**Provided material**
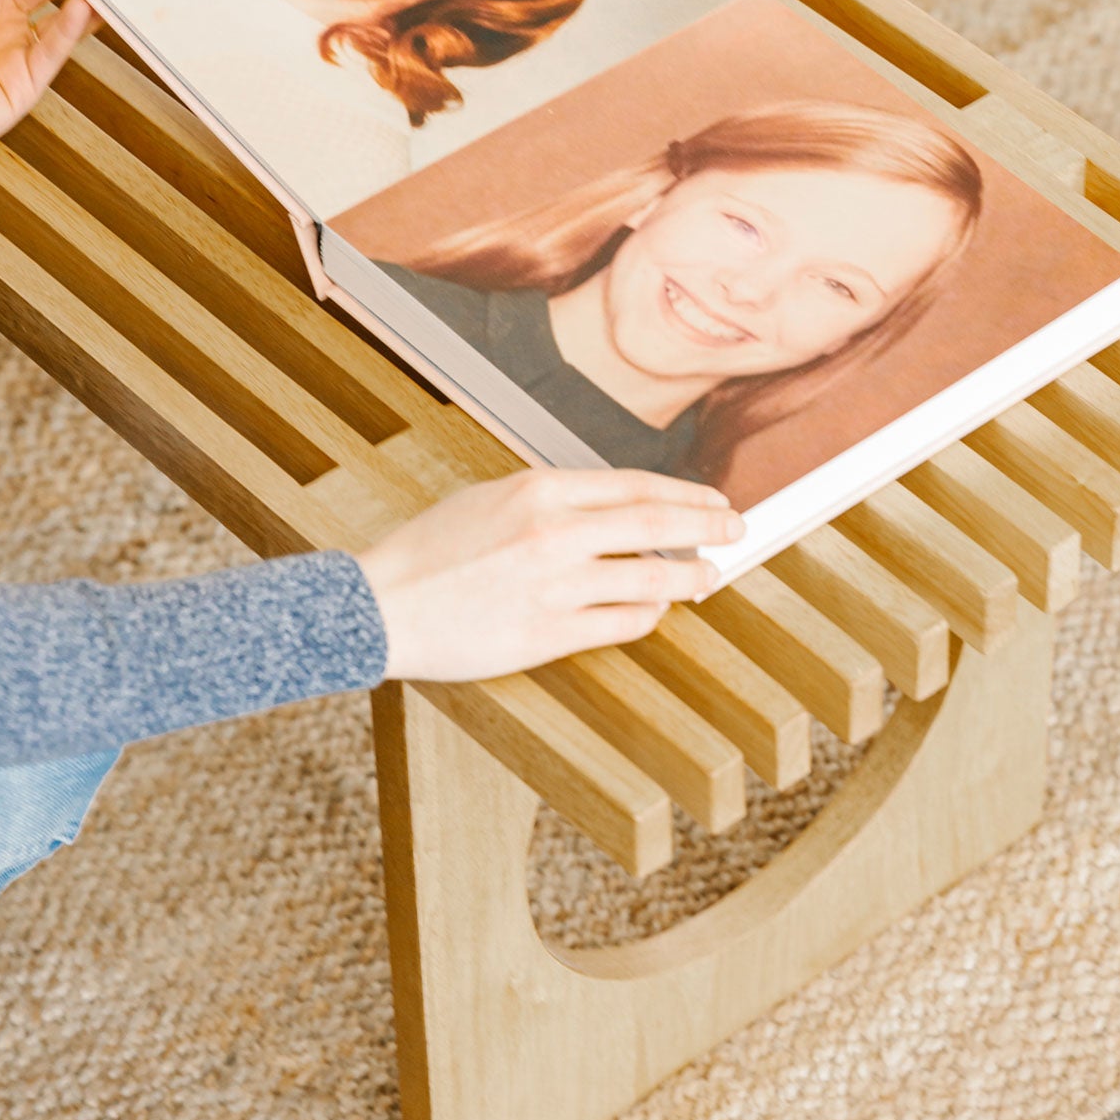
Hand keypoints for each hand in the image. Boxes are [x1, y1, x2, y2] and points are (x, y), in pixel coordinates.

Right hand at [357, 470, 745, 683]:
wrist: (382, 605)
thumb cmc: (429, 550)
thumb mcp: (492, 497)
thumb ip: (553, 498)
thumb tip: (615, 507)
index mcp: (539, 489)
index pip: (636, 485)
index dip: (686, 493)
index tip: (714, 500)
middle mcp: (553, 532)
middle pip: (656, 522)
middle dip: (707, 525)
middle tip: (736, 529)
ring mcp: (554, 586)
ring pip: (650, 576)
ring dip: (690, 575)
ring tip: (709, 576)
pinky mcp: (547, 635)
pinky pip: (620, 623)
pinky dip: (647, 614)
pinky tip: (655, 609)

**Try it**
Please show each line in the records above that contains "index".

**Response below**
index mcp: (539, 489)
index pip: (636, 485)
index dip: (686, 493)
index tip: (714, 500)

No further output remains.